Выбрать главу

– Что ж поделать? Купи ей комнату в пригороде, устрой на работу, дай денег на первое время и – «С Богом, Параска, я и двери отчиню».

– Хорошо, пусть у меня найдутся и деньги на комнату, и на работу я ее устрою, но что мне с собой-то делать? А вдруг потом в жизни никакой любви не прибудет?

Дубровин что-то ответил, но налетел из-за поворота катер и заглушил его слова; первая, самая сильная волна хлынула приятелям в грудь, и они поплыли – Соломин кролем, Дубровин брассом; Соломин скоро перевернулся на спину, а Дубровин дотянул до бакена и поплыл обратно. Они вышли на берег и сели на прохладный еще песок.

– Насильно мил не будешь, – сказал Дубровин, вынув кисет и принявшись набивать трубку. – Но надо, Петя, рассуждать здраво. Чувство твое тебя погубит. Случись со мной такое, я бы долго не терпел.

Ему вдруг показалось, что он немилосерден с другом, – замахал рукой с горевшей спичкой и сказал:

– Впрочем, любовь сильней всего на свете. Может, любовь – единственное время, что дано человеку, чтобы быть живым.

Друзья обсохли, взяли одежду и обувь, поднялись с велосипедами на тропинку и стали одеваться, отряхнув с ног песок.

– С тобой такого приключиться не может… не могло… это закон мироздания. Не со всякой натурой случается то, что она не способна вынести. Но скажи мне, что Кате делать в одиночку? Она же бедолага по сути, я… мы… она сама восстала из мертвых, поднялась из ямы, могилы. Да не во мне дело! Она и сейчас норовит ринуться под откос, а если отпущу ее – пиши пропало. Я уж нарочно второй месяц ей денег не даю…

– Что поделать? Или оба пропадете, или она одна. Выбирай.

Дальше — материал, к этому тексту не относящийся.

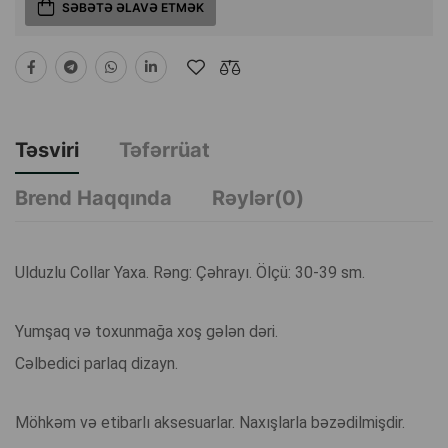
SƏBƏTƏ ƏLAVƏ ETMƏK
Təsviri
Təfərrüat
Brend Haqqında
Rəylər(0)
Ulduzlu Collar Yaxa. Rəng: Çəhrayı. Ölçü: 30-39 sm.
Yumşaq və toxunmağa xoş gələn dəri.
Cəlbedici parlaq dizayn.
Möhkəm və etibarlı aksesuarlar. Naxışlarla bəzədilmişdir.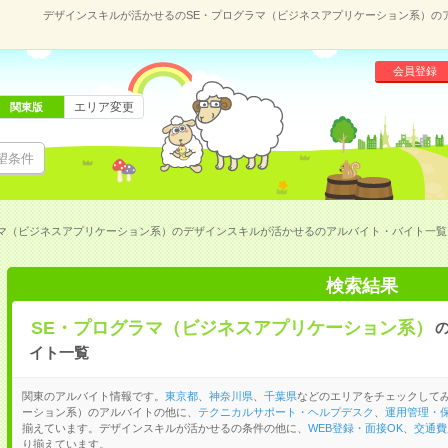
デザインスキルが活かせるのSE・プログラマ（ビジネスアプリケーション系）の
会員登録
エリア変更
関東版
望条件
ラマ（ビジネスアプリケーション系）のデザインスキルが活かせるのアルバイト・バイト一覧
検索結果
SE・プログラマ（ビジネスアプリケーション系）
イト一覧
関東のアルバイト情報です。
東京都
、
神奈川県
、
千葉県
などのエリアをチェックしてみ
ーション系）のアルバイトの他に、
テクニカルサポート・ヘルプデスク
、
運用管理・
揃えています。デザインスキルが活かせるの条件の他に、
WEB登録・面接OK
、
交通費
り揃えています。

Приятели оделись и сели у брусчатого теремка, где продавщица с мятым со сна лицом (она же и сторожила свое добро ночью) протирала мыльной губкой столики. Женщина хорошо знала этих ранних купальщиков, с них часто начинался ее день. Она наливала им в пластиковые стаканчики кофе по-турецки, который варила на ревущем примусе, водя туркой по сковороде с раскаленным песком. Приятели сначала выпивали кофе, затем съедали по глазированному сырку и смотрели на излучину реки, толща воздуха над которой еще полна была тихого рассеянного света; смотрели на многоярусные берега, такие высокие, что дорога к реке петляла серпантином; смотрели на лес, в котором речки, бешеные в половодье и сухие в июле, за много тысяч лет прорезали от водораздела к Оке овраги, – в них было страшно и долго спускаться: дно речек было устлано плоскими замшелыми камнями с перистыми отпечатками доисторических моллюсков и растений, небо скрывалось за сомкнутыми кронами деревьев, уходящих многими уровнями вверх, камни стучали под ногами, как кастаньеты, и Соломину казалось, что теперь он находится в ином времени – в палеозое, отчего у него под ложечкой восходила сладкая жуть.

Из домика над понтонной переправой выходил смотритель, надзиравший за разводом моста и беспрестанно чинивший дизель ржавого буксира, который впрягался в цепочку грохочущих железными листами понтонов и отводил их в сторону, чтобы пропустить идущее вниз судно. Усатый, долговязый смотритель заводил руки за голову, потягивался и раскладывался на уже просохшем от росы пригорке. Над его головой была видна черта, проведенная краской по стене, с надписью 12 апреля 1994 года – рекордная высота разлива реки.

– В каком месте живем! Швейцария! – говорил Соломин, а Дубровин улыбался и кивал в полном согласии с этими словами.

Соломин дурно спал последние месяцы, рано просыпался и потом долго не мог заснуть от стука собственного сердца. Ему не хотелось снова отдаваться во власть реальности, и он всеми силами старался провалиться в сон, льнул к стене, накрывался одеялом с головой, но тревога все-таки одолевала его и поднимала на ноги. Тогда он уходил в лес, где старался измотать себя пешей нагрузкой, усталостью принудить к покою. Но от прогулок редко становилось лучше. Дубровин недавно прописал ему лекарство – «чтоб сердце так не колотилось», и теперь он аккуратно запивал первой порцией кофе половинку таблетки в форме сердечка.

– Продолжаем разговор, – сказал Соломин. – Буду, Владимир Семеныч, с тобой по-дружески прям: с Катей творится что-то ужасное, кажется, изменяет она мне… Прости, что втягиваю в свой ужас, но у меня никого нет… вот ты есть…

Дубровин, догадывавшийся, о чем пойдет речь, закивал, запыхтел, уставился в столешницу и захрустел в кулаке пластиковым стаканом.